The PCI DSS is a multifaceted security standard that includes requirements for security management, policies, procedures, network architecture, software design and other critical protective measures. This comprehensive standard is intended to help organizations proactively protect customer account data.
Revenue – any incoming funds generated from the sale of products and/or services provided by the university or university employees.
Revenue Producing Activity - A revenue producing activity (RPA) is established when revenue is generated from the sale of products and/or services provided by the university or university employees. This definition shall exclude all Sponsored Programs.
Revenue Producing Activity Committee – University level group organized to aid the University in managing the risks associated with sales activities. Representative members are from the Office of the Treasurer, Purchasing, Financial Management Systems, University Counsel, University Information Technology Services, and other areas as needed to consider specific requests. Completed RPA requests are considered twice monthly.

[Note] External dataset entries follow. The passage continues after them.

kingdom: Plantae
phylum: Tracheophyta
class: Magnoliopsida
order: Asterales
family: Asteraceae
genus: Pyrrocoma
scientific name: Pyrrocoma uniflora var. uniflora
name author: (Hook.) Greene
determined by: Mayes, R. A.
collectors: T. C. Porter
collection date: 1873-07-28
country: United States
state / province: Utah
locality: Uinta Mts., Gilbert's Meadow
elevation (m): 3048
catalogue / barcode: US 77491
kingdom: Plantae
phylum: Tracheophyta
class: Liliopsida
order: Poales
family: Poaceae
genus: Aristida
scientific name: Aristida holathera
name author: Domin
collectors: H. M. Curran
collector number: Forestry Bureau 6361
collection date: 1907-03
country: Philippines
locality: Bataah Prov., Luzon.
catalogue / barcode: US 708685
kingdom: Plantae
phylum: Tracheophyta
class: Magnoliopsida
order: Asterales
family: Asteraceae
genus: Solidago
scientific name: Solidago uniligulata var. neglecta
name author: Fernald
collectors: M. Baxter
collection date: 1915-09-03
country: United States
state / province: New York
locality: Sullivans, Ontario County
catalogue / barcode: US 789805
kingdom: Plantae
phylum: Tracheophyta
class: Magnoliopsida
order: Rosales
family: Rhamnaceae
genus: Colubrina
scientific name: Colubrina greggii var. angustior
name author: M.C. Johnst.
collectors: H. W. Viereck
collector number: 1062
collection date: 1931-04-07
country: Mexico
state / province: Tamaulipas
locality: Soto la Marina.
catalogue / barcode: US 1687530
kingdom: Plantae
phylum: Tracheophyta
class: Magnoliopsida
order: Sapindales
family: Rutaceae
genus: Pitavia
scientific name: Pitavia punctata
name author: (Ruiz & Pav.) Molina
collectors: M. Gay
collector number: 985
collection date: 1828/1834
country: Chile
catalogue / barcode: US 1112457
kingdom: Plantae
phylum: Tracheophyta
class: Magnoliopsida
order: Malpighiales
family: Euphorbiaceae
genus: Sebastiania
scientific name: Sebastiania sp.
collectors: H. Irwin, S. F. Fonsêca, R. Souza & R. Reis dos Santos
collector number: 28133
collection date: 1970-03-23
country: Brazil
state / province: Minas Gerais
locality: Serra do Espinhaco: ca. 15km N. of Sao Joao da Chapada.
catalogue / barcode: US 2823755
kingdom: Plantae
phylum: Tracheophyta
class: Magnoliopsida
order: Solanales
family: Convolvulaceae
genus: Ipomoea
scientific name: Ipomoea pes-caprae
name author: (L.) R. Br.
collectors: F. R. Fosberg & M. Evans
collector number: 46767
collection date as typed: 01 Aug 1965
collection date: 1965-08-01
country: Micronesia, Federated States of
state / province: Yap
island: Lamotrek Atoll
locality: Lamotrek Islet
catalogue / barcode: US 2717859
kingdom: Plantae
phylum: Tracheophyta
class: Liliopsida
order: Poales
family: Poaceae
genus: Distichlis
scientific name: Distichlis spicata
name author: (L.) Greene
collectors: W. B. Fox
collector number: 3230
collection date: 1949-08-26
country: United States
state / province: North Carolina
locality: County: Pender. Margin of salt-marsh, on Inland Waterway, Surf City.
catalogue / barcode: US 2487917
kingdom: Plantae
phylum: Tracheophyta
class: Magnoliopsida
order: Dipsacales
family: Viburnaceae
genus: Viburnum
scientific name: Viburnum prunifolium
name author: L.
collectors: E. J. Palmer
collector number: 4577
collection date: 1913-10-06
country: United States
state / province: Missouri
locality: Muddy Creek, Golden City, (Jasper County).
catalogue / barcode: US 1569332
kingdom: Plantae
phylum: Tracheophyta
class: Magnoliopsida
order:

Sponsored Programs - Sponsored programs shall not be considered a Revenue Producing Activity (RPA) under this policy. As a general rule, sponsored programs are differentiated by RPA’s by the following criteria:
Any questions as to whether an activity should be considered a sponsored program should be referred to Office for the Vice President for Research.
When planning or approving business activities, deans, department heads, and other appropriate administrators should ensure that revenue producing activities comply with this policy. Units that do not follow the guidelines set forth in this policy will at a minimum be held responsible for any fines or penalties. Generating and processing revenue imposes responsibilities on both IU and the department. Failure to follow defined and approved procedures will minimally result in interruption of revenue processes and may result in immediate termination of the activity.